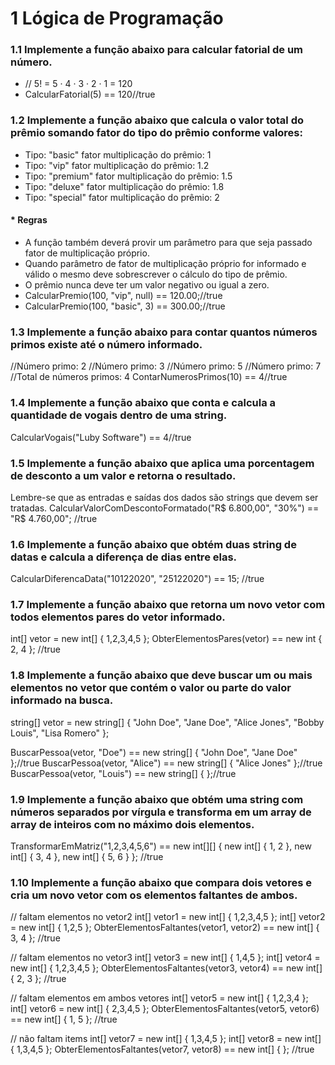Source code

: # 1 Lógica de Programação
### 1.1 Implemente a função abaixo para calcular fatorial de um número.
* // 5! = 5 · 4 · 3 · 2 · 1 = 120
* CalcularFatorial(5) == 120//true
### 1.2 Implemente a função abaixo que calcula o valor total do prêmio somando fator do tipo do prêmio conforme valores:
* Tipo: "basic" fator multiplicação do prêmio: 1
* Tipo: "vip" fator multiplicação do prêmio: 1.2
* Tipo: "premium" fator multiplicação do prêmio: 1.5
* Tipo: "deluxe" fator multiplicação do prêmio: 1.8
* Tipo: "special" fator multiplicação do prêmio: 2
#### * Regras
* A função também deverá provir um parâmetro para que seja passado fator de multiplicação próprio.
* Quando parâmetro de fator de multiplicação próprio for informado e válido o mesmo deve sobrescrever o cálculo do tipo de prêmio.
* O prêmio nunca deve ter um valor negativo ou igual a zero.
* CalcularPremio(100, "vip", null) == 120.00;//true
* CalcularPremio(100, "basic", 3) == 300.00;//true
### 1.3 Implemente a função abaixo para contar quantos números primos existe até o número informado.
//Número primo: 2
//Número primo: 3
//Número primo: 5
//Número primo: 7
//Total de números primos: 4
ContarNumerosPrimos(10) == 4//true
### 1.4 Implemente a função abaixo que conta e calcula a quantidade de vogais dentro de uma string.
CalcularVogais("Luby Software") == 4//true
### 1.5 Implemente a função abaixo que aplica uma porcentagem de desconto a um valor e retorna o resultado.
Lembre-se que as entradas e saídas dos dados são strings que devem ser tratadas.
CalcularValorComDescontoFormatado("R$ 6.800,00", "30%") == "R$ 4.760,00"; //true 
### 1.6 Implemente a função abaixo que obtém duas string de datas e calcula a diferença de dias entre elas.
CalcularDiferencaData("10122020", "25122020") == 15; //true 
### 1.7 Implemente a função abaixo que retorna um novo vetor com todos elementos pares do vetor informado.
int[] vetor = new int[] { 1,2,3,4,5 };
ObterElementosPares(vetor) == new int { 2, 4 }; //true 
### 1.8 Implemente a função abaixo que deve buscar um ou mais elementos no vetor que contém o valor ou parte do valor informado na busca.
string[] vetor = new string[] {
    "John Doe",
    "Jane Doe",
    "Alice Jones",
    "Bobby Louis",
    "Lisa Romero"
};

BuscarPessoa(vetor, "Doe") == new string[] { "John Doe", "Jane Doe" };//true
BuscarPessoa(vetor, "Alice") == new string[] { "Alice Jones" };//true
BuscarPessoa(vetor, "Louis") == new string[] { };//true
### 1.9 Implemente a função abaixo que obtém uma string com números separados por vírgula e transforma em um array de array de inteiros com no máximo dois elementos.
TransformarEmMatriz("1,2,3,4,5,6") == new int[][] { new int[] { 1, 2 }, new int[] { 3, 4 }, new int[] { 5, 6 } }; //true 
### 1.10 Implemente a função abaixo que compara dois vetores e cria um novo vetor com os elementos faltantes de ambos.
// faltam elementos no vetor2
int[] vetor1 = new int[] { 1,2,3,4,5 };
int[] vetor2 = new int[] { 1,2,5 };
ObterElementosFaltantes(vetor1, vetor2) == new int[] { 3, 4 }; //true 

// faltam elementos no vetor3
int[] vetor3 = new int[] { 1,4,5 };
int[] vetor4 = new int[] { 1,2,3,4,5 };
ObterElementosFaltantes(vetor3, vetor4) == new int[] { 2, 3 }; //true

// faltam elementos em ambos vetores
int[] vetor5 = new int[] { 1,2,3,4 };
int[] vetor6 = new int[] { 2,3,4,5 };
ObterElementosFaltantes(vetor5, vetor6) == new int[] { 1, 5 }; //true

// não faltam items
int[] vetor7 = new int[] { 1,3,4,5 };
int[] vetor8 = new int[] { 1,3,4,5 };
ObterElementosFaltantes(vetor7, vetor8) == new int[] { }; //true
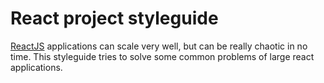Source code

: # React project styleguide

[ReactJS](https://reactjs.org/) applications can scale very well, but can be really chaotic in no time. This styleguide tries to solve some common problems of large react applications.

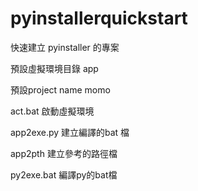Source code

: # pyinstallerquickstart
快速建立 pyinstaller 的專案

  預設虛擬環境目錄 app

  預設project name momo

  act.bat   啟動虛擬環境
  
  app2exe.py  建立編譯的bat 檔

  app2pth     建立參考的路徑檔

  py2exe.bat  編譯py的bat檔



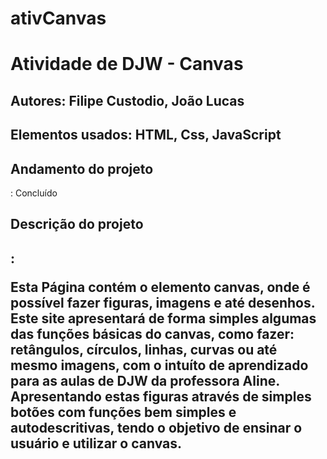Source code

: # ativCanvas
<h1>Atividade de DJW - Canvas</h1>

<h2>Autores: Filipe Custodio, João Lucas</h2>

<h2>Elementos usados: HTML, Css, JavaScript</h2>

<h2>Andamento do projeto</h2>: Concluído

<h2>Descrição do projeto<h2>:
<p>
    Esta Página contém o elemento canvas, onde é possível fazer figuras, imagens e até desenhos.
    Este site apresentará de forma simples algumas das funções básicas do canvas, como fazer:
    retângulos, círculos, linhas, curvas ou até mesmo imagens, com o intuíto de aprendizado
    para as aulas de DJW da professora Aline. Apresentando estas figuras através de simples botões
    com funções bem simples e autodescritivas, tendo o objetivo de ensinar o usuário e utilizar
    o canvas.
</p>

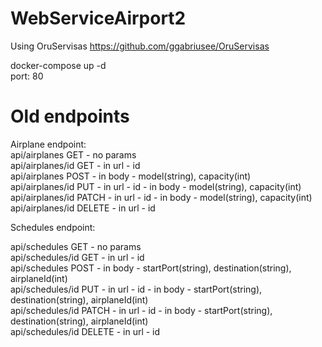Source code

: # WebServiceAirport2

Using OruServisas https://github.com/ggabriusee/OruServisas </br>

docker-compose up -d </br>
port: 80 </br>

# Old endpoints
Airplane endpoint: </br>
api/airplanes GET - no params </br>
api/airplanes/id GET - in url - id </br>
api/airplanes POST - in body - model(string), capacity(int) </br>
api/airplanes/id PUT - in url - id - in body - model(string), capacity(int) </br>
api/airplanes/id PATCH - in url - id - in body - model(string), capacity(int) </br>
api/airplanes/id DELETE - in url - id </br>

Schedules endpoint: 

api/schedules GET - no params </br>
api/schedules/id GET - in url - id </br>
api/schedules POST - in body - startPort(string), destination(string), airplaneId(int) </br>
api/schedules/id PUT - in url - id - in body - startPort(string), destination(string), airplaneId(int) </br>
api/schedules/id PATCH - in url - id - in body - startPort(string), destination(string), airplaneId(int) </br>
api/schedules/id DELETE - in url - id </br>
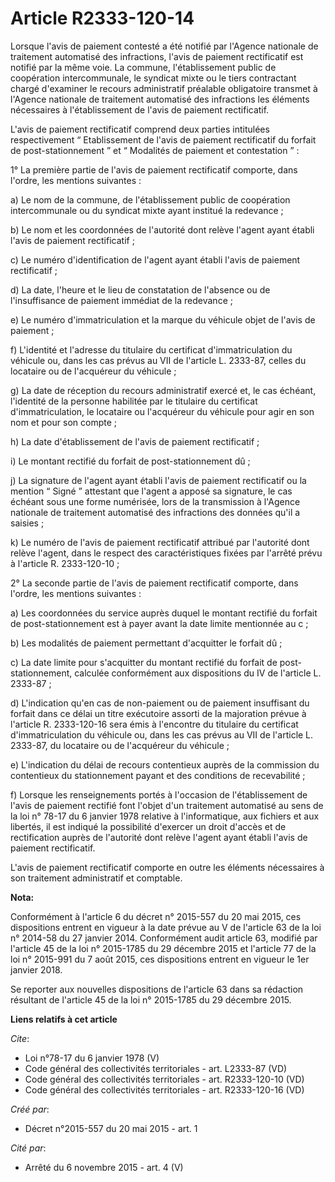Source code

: # Article R2333-120-14

Lorsque l'avis de paiement contesté a été notifié par l'Agence nationale de traitement automatisé des infractions, l'avis de
paiement rectificatif est notifié par la même voie. La commune, l'établissement public de coopération intercommunale, le
syndicat mixte ou le tiers contractant chargé d'examiner le recours administratif préalable obligatoire transmet à l'Agence
nationale de traitement automatisé des infractions les éléments nécessaires à l'établissement de l'avis de paiement
rectificatif. 

L'avis de paiement rectificatif comprend deux parties intitulées respectivement “ Etablissement de l'avis de paiement
rectificatif du forfait de post-stationnement ” et “ Modalités de paiement et contestation ” : 

1° La première partie de l'avis de paiement rectificatif comporte, dans l'ordre, les mentions suivantes : 

a) Le nom de la commune, de l'établissement public de coopération intercommunale ou du syndicat mixte ayant institué la
redevance ; 

b) Le nom et les coordonnées de l'autorité dont relève l'agent ayant établi l'avis de paiement rectificatif ; 

c) Le numéro d'identification de l'agent ayant établi l'avis de paiement rectificatif ; 

d) La date, l'heure et le lieu de constatation de l'absence ou de l'insuffisance de paiement immédiat de la redevance ; 

e) Le numéro d'immatriculation et la marque du véhicule objet de l'avis de paiement ; 

f) L'identité et l'adresse du titulaire du certificat d'immatriculation du véhicule ou, dans les cas prévus au VII de
l'article L. 2333-87, celles du locataire ou de l'acquéreur du véhicule ; 

g) La date de réception du recours administratif exercé et, le cas échéant, l'identité de la personne habilitée par le
titulaire du certificat d'immatriculation, le locataire ou l'acquéreur du véhicule pour agir en son nom et pour son compte ; 

h) La date d'établissement de l'avis de paiement rectificatif ; 

i) Le montant rectifié du forfait de post-stationnement dû ; 

j) La signature de l'agent ayant établi l'avis de paiement rectificatif ou la mention “ Signé ” attestant que l'agent a
apposé sa signature, le cas échéant sous une forme numérisée, lors de la transmission à l'Agence nationale de traitement
automatisé des infractions des données qu'il a saisies ; 

k) Le numéro de l'avis de paiement rectificatif attribué par l'autorité dont relève l'agent, dans le respect des
caractéristiques fixées par l'arrêté prévu à l'article R. 2333-120-10 ; 

2° La seconde partie de l'avis de paiement rectificatif comporte, dans l'ordre, les mentions suivantes : 

a) Les coordonnées du service auprès duquel le montant rectifié du forfait de post-stationnement est à payer avant la date
limite mentionnée au c ; 

b) Les modalités de paiement permettant d'acquitter le forfait dû ; 

c) La date limite pour s'acquitter du montant rectifié du forfait de post-stationnement, calculée conformément aux
dispositions du IV de l'article L. 2333-87 ; 

d) L'indication qu'en cas de non-paiement ou de paiement insuffisant du forfait dans ce délai un titre exécutoire assorti de
la majoration prévue à l'article R. 2333-120-16 sera émis à l'encontre du titulaire du certificat d'immatriculation du
véhicule ou, dans les cas prévus au VII de l'article L. 2333-87, du locataire ou de l'acquéreur du véhicule ; 

e) L'indication du délai de recours contentieux auprès de la commission du contentieux du stationnement payant et des
conditions de recevabilité ; 

f) Lorsque les renseignements portés à l'occasion de l'établissement de l'avis de paiement rectifié font l'objet d'un
traitement automatisé au sens de la loi n° 78-17 du 6 janvier 1978 relative à l'informatique, aux fichiers et aux libertés,
il est indiqué la possibilité d'exercer un droit d'accès et de rectification auprès de l'autorité dont relève l'agent ayant
établi l'avis de paiement rectificatif. 

L'avis de paiement rectificatif comporte en outre les éléments nécessaires à son traitement administratif et comptable.

**Nota:**

Conformément à l'article 6 du décret n° 2015-557 du 20 mai 2015, ces dispositions entrent en vigueur à la date prévue au V de
l'article 63 de la loi n° 2014-58 du 27 janvier 2014. Conformément audit article 63, modifié par l'article 45 de la loi n°
2015-1785 du 29 décembre 2015 et l'article 77 de la loi n° 2015-991 du 7 août 2015, ces dispositions entrent en vigueur le
1er janvier 2018. 

Se reporter aux nouvelles dispositions de l'article 63 dans sa rédaction résultant de l'article 45 de la loi n° 2015-1785 du
29 décembre 2015.

**Liens relatifs à cet article**

_Cite_:

  - Loi n°78-17 du 6 janvier 1978 (V)
  - Code général des collectivités territoriales - art. L2333-87 (VD)
  - Code général des collectivités territoriales - art. R2333-120-10 (VD)
  - Code général des collectivités territoriales - art. R2333-120-16 (VD)

_Créé par_:

  - Décret n°2015-557 du 20 mai 2015 - art. 1

_Cité par_:

  - Arrêté du 6 novembre 2015 - art. 4 (V)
------------------------------------------------------------------------
* _TASK ITEM_
Please change "véhicule" to "automobile" in the rows from the line with "# Article R2333-120-14" up to and including the line with "l'article L. 2333-87, celles", leaving everything else the same. Give back only those lines.

* _FINISHED TASK_
: # Article R2333-120-14

Lorsque l'avis de paiement contesté a été notifié par l'Agence nationale de traitement automatisé des infractions, l'avis de
paiement rectificatif est notifié par la même voie. La commune, l'établissement public de coopération intercommunale, le
syndicat mixte ou le tiers contractant chargé d'examiner le recours administratif préalable obligatoire transmet à l'Agence
nationale de traitement automatisé des infractions les éléments nécessaires à l'établissement de l'avis de paiement
rectificatif. 

L'avis de paiement rectificatif comprend deux parties intitulées respectivement “ Etablissement de l'avis de paiement
rectificatif du forfait de post-stationnement ” et “ Modalités de paiement et contestation ” : 

1° La première partie de l'avis de paiement rectificatif comporte, dans l'ordre, les mentions suivantes : 

a) Le nom de la commune, de l'établissement public de coopération intercommunale ou du syndicat mixte ayant institué la
redevance ; 

b) Le nom et les coordonnées de l'autorité dont relève l'agent ayant établi l'avis de paiement rectificatif ; 

c) Le numéro d'identification de l'agent ayant établi l'avis de paiement rectificatif ; 

d) La date, l'heure et le lieu de constatation de l'absence ou de l'insuffisance de paiement immédiat de la redevance ; 

e) Le numéro d'immatriculation et la marque du automobile objet de l'avis de paiement ; 

f) L'identité et l'adresse du titulaire du certificat d'immatriculation du automobile ou, dans les cas prévus au VII de
l'article L. 2333-87, celles du locataire ou de l'acquéreur du automobile ; 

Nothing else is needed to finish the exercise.